On Friday, the five children bike ride to school and stash their bicycles. They put the collar in Tommy's hydration pack before starting to run. Once out of sight of the teachers, they fetch their bikes and ride to the ice cream parlor. Mr Frond spots Gene after his bike chain comes off, and makes Gene run the whole mile next to Large Tommy. Louise, Rudy, Alex and Courtney arrive at the ice cream shop and get one free cone each. Louise decides to give Gene a cone made of their leftovers and carries it while they are riding back. After she gives her brother his cone, Courtney's father Doug stops him and Tommy because he located the collar and thinks his cat is in Tommy's backpack. Courtney convinces him that the cat is at home but Mr. Frond catches the four cycling students and says that they actually have to run the full mile on Saturday while Gene and Tommy finish their run.

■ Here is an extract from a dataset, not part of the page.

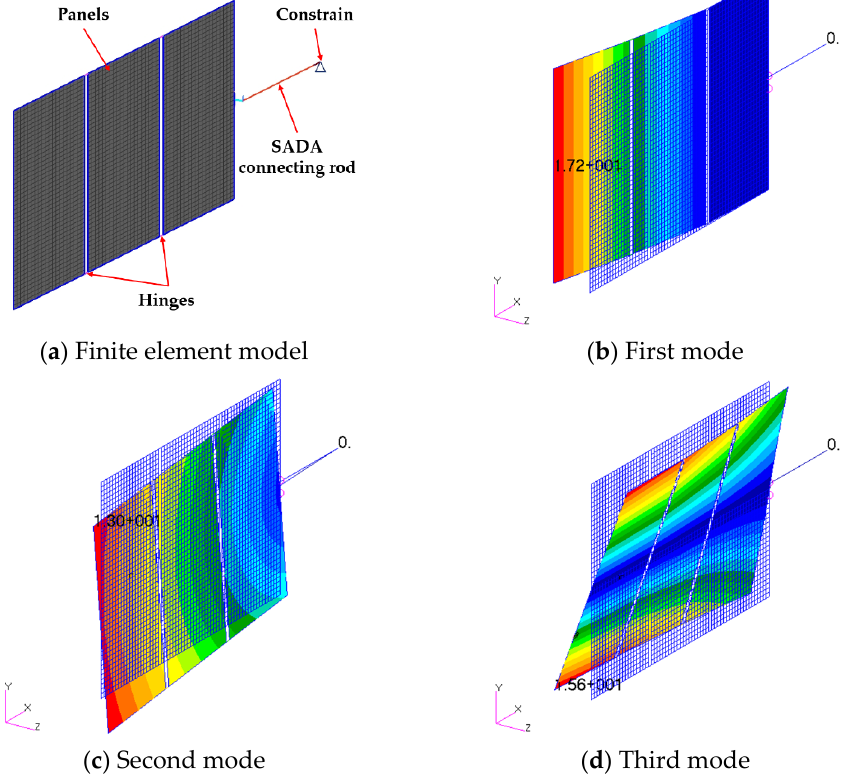
Figure 5. Finite element model and the first three modes of the solar array.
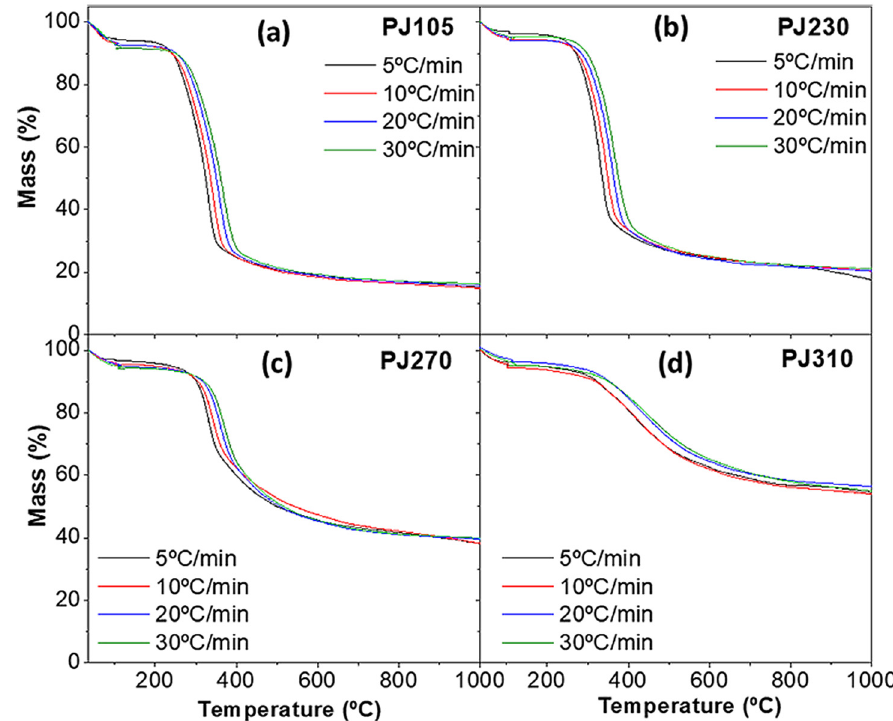
Figure 6. TG profiles of P. juliflora samples at different heating rates of 5, 10, 20, and 30 °C/min for ( a ) raw biomass—PJ105; ( b ) PJ230; ( c ) PJ270; ( d ) PJ310. Table 4. Devolatilization percentages of P. juliflora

At the restaurant, Bob (H. Jon Benjamin) and his wife Linda (John Roberts) call the Wharf Art Center in order to buy discount tickets for a show named Cake 2. Their regular customer Teddy (Larry Murphy) tries to help them and later manages to get two tickets.

== Reception ==
Alasdair Wilkins from the A.V. Club marked the episode with a "B+", saying it works well "that Gene doesn't really make any choices once Mr. Frond catches him and forces him back into the race. He's got to run, so he runs, and he would have stopped if Large Tommy hadn't convinced him that stopping at all would spell catastrophe. He does absolutely end up deciding for himself that he wants to finish the race, but this isn't something the episode has to dig deep inside Gene to justify. Instead, he just goes with the flow long enough that he then realizes he wants to keep doing it, even if that means delaying ice cream or getting back up after Mr. Wheeler stood in his and Tommy's way or just generally trying hard at something for once." He also wrote that "one of the basic building blocks of comedy is surprise. It's not easy for Bob's Burgers to manage that so deep into its run, but this is where all the subtle tweaks to the established status quo offer great little opportunities for gags. Louise is still riding an adult's bike at long last, and she's still way too self-consciously proud of her every little accomplishment, to the point that even Rudy comments on it."

Steven Davis received a nomination for the Writers Guild of America Award for Outstanding Writing in Animation at the 72nd Writers Guild of America Awards for his script to this episode.